→ **Prompt A**
According to the piece on managing the childhood obesity crisis, what share of young people in the UK are overweight or obese when they enter secondary school?
→ **Prompt B**
Write the next part of the piece on managing the childhood obesity crisis, picking up after its final sentence.

→ **Provided passage**
-*-*-
Managing the childhood obesity crisis

by Alison Oliver, Youth Sport Trust's Chief Executive

This week is National Obesity Awareness Week - a time for action, undoubtedly, but also a time to reflect on a journey that has resulted in a third of young people in the UK entering secondary school overweight or obese. 

In the next few weeks the Government will release a childhood obesity strategy. Already it has received much media attention with widely publicised calls for a ‘sugar tax’ to be included. This discussion was given further fuel last autumn when the Commons Health Committee released the report of its childhood obesity inquiry. 

Whilst the larger part of this report focused on making the case to Government for behavioural health promotion, through a tax on sugary soft drinks and a centrally-led programme to reduce sugar in food and drink, there was key evidence submitted to the inquiry which everyone working with young people should be aware of.  

The first point to highlight was one made by Dr Jeanelle de Gruchy, Vice-President of the Association of Directors of Public Health, who explained to the Health Committee that both physical activity and food intake should be seen as ‘equally important in a very complex way’.

Delivering national-scale solutions to this complex problem demands local responses and multi-agency partnerships. It requires solutions that create healthy active habits for life, that are born out of high quality physical education in early-years settings. It must understand the array of pressures young people face, with scrutiny from peers, from the media and from school, can result in poor body confidence and fragile emotional wellbeing. It must meet the needs of young people and offer solutions to overcome socio-economic factors, such as poor diet and lack of understanding of how to keep healthy. With 20 years of experience of working with schools to improve physical activity the Youth Sport Trust understands the positive impact and transformational change PE can have on physical literacy, physical inactivity, body confidence and emotional wellbeing. 

We also understand that whilst childhood obesity is increasingly a priority of local-level health and wellbeing strategies, limited resources mean that the majority of local authorities are not able to offer services to help obese and overweight children. That is why we are supporting the strategic leadership of the sport delivery and healthcare providers of Northamptonshire with the development of an innovative approach to PE and sport that aims to tackle inactivity and the declining physical, social and emotional wellbeing of adolescents. We are also leading the National delivery of 10,000 Change4Life Sports Clubs in primary schools across England and working with local stakeholders to embed this school-based lifestyle programme into healthy weight pathways with many local authorities (reducing their investment in inefficient and ineffective tier one and two interventions).  Like all Youth Sport Trust programmes, it is informed by research that is furthering understanding in the field of childhood obesity and mental health and wellbeing.
-*-*-
→ **Data to examine**
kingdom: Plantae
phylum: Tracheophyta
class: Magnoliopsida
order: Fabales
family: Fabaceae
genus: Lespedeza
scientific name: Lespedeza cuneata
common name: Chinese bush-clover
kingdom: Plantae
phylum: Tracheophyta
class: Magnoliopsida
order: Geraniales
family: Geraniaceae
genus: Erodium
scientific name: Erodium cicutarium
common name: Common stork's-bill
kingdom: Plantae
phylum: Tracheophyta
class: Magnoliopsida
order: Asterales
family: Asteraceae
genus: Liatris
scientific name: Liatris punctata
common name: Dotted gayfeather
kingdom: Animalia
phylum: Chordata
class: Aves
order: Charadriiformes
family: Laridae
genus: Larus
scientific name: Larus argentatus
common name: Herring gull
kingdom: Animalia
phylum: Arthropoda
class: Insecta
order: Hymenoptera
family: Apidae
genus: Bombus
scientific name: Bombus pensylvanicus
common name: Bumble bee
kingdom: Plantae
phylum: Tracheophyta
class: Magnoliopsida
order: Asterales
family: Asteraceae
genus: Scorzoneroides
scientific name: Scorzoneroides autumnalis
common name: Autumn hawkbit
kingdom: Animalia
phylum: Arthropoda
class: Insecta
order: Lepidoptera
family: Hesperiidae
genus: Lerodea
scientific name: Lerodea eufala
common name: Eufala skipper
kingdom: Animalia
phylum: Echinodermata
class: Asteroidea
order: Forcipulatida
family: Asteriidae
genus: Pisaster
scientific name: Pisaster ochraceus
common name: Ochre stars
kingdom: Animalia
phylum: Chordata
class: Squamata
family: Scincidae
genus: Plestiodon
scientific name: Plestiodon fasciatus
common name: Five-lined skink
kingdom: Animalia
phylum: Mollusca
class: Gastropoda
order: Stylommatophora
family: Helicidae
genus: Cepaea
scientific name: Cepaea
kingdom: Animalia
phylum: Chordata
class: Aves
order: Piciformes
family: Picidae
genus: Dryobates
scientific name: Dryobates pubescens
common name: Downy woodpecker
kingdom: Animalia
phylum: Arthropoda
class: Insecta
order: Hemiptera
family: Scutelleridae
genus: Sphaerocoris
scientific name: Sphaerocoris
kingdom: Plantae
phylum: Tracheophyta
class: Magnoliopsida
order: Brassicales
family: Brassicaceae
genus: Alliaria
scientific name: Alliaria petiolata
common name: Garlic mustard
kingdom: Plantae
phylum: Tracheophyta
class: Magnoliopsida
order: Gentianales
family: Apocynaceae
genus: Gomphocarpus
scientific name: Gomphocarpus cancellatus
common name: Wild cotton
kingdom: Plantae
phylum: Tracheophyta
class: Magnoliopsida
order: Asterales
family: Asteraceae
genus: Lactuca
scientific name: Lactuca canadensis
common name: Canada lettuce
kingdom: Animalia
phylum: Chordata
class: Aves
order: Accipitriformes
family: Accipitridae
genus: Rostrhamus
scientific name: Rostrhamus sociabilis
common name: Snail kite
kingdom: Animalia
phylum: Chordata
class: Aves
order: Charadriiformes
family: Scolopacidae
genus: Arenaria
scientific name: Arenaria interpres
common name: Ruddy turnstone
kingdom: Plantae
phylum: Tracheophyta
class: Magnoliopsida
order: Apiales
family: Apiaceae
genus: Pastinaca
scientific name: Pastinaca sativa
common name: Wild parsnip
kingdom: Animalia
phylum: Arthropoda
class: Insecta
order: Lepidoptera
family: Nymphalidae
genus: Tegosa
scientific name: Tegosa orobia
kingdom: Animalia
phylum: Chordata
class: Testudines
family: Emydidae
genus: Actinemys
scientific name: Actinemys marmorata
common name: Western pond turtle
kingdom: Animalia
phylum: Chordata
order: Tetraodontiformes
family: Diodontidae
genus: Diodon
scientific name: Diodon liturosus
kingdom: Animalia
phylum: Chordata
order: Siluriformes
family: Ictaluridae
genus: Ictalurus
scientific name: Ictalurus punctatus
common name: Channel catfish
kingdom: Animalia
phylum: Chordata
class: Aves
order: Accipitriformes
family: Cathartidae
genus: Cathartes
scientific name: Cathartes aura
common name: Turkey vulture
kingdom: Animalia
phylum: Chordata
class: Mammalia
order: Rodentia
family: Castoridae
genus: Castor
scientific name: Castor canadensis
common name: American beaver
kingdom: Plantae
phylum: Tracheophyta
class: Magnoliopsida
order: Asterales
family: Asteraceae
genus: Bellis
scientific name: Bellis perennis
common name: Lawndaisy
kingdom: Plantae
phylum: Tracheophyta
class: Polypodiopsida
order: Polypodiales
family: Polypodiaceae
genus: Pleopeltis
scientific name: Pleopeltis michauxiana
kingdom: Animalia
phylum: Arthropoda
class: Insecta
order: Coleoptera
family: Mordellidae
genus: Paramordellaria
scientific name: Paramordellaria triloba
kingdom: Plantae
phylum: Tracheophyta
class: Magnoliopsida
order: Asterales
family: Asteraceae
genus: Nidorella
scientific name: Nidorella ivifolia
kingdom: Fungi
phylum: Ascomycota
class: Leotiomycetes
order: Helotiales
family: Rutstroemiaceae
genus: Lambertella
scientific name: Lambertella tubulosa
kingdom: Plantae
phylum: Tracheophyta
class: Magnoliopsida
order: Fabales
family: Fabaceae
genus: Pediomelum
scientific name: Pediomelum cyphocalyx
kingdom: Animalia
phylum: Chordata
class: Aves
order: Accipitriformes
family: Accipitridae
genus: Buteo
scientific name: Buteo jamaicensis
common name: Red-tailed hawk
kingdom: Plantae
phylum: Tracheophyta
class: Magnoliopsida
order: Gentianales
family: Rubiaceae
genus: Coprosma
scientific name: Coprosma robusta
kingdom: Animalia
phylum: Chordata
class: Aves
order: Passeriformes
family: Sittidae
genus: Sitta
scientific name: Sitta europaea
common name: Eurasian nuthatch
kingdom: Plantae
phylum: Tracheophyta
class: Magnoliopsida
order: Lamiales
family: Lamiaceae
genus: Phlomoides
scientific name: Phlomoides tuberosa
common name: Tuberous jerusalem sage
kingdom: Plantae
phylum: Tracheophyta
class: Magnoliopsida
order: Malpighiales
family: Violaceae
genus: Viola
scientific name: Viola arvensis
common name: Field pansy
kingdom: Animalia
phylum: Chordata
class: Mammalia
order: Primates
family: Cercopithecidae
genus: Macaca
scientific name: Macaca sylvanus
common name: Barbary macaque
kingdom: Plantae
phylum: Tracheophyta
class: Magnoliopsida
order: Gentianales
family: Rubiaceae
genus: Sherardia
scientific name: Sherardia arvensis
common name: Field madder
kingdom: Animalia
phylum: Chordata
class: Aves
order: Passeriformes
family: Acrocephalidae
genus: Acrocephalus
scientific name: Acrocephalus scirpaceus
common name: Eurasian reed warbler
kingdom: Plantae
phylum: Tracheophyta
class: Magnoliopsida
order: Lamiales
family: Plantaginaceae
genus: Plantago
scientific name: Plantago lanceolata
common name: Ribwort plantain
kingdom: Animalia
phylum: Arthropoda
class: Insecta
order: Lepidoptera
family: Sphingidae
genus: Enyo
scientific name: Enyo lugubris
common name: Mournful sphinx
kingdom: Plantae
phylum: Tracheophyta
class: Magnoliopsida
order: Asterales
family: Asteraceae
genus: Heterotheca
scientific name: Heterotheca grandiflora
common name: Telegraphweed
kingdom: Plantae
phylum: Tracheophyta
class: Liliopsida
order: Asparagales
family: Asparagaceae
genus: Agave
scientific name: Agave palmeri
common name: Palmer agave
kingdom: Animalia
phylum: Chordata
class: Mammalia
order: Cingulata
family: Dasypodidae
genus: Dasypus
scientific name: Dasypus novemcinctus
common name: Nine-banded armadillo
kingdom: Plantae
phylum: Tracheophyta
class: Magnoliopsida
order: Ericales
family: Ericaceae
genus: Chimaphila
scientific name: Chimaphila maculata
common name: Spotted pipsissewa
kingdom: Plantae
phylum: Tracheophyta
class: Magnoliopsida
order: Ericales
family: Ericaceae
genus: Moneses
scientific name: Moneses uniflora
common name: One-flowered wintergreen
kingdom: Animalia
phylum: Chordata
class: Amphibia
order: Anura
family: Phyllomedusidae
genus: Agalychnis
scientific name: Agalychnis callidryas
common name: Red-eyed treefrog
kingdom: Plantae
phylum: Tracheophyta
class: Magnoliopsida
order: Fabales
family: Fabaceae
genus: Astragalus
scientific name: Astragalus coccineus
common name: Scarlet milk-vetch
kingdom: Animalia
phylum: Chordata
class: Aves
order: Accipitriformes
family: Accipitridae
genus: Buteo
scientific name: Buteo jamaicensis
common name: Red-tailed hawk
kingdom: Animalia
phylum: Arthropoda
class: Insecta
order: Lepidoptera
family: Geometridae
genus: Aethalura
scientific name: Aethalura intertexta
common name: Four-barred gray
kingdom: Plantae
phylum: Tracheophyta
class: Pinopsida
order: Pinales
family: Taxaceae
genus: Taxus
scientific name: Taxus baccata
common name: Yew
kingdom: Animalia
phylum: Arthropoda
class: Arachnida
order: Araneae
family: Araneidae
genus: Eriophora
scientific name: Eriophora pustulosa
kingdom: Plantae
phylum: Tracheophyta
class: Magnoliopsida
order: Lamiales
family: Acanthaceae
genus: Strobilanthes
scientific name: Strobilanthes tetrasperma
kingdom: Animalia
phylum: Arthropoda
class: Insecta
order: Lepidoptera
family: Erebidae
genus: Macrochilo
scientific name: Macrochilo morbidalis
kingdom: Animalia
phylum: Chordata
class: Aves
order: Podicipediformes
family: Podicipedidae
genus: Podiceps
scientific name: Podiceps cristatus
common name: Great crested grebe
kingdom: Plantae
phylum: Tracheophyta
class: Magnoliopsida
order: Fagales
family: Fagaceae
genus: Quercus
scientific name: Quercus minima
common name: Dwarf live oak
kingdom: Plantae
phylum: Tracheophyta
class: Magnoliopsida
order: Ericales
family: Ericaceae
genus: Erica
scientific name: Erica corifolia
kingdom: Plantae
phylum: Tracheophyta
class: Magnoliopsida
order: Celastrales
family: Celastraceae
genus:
-*-*-
→ **Task answer A**
A third of them.

→ **Task answer B**
In most cases a large part of local authority funding for paediatric public health goes to support the National Child Measurement Programme (NCMP), which checks the height and weight (giving a Body Mass Index) of children as they join and leave primary school. Evidence presented to the Health Committee’s inquiry identified that where the measurement programme judges a child to be overweight or obese it is often not coupled with a treatment plan or supported by services for the child, or advice to parents, if indeed they even receive the results of the measurement of their child. When parents are informed it is in what has been dubbed by the media as ‘fat letters’, which indicate to parents if their child is overweight or obese. The letters represent one way in which the information from the measurement programme is being used as a tool to promote behaviour change. However, the Royal Society for Public Health (RSPH) says only half of parents understand why their child is being weighed, that few find the information in the letter useful and ultimately that parents need more support.

Without the inclusion of advice or links to services few parents, will do anything with the information they are given. The RSPH wants the letters to be the beginning of a dialogue with parents and calls for better integration of the National Child Measurement Programme with other public health initiatives, such as Change4Life.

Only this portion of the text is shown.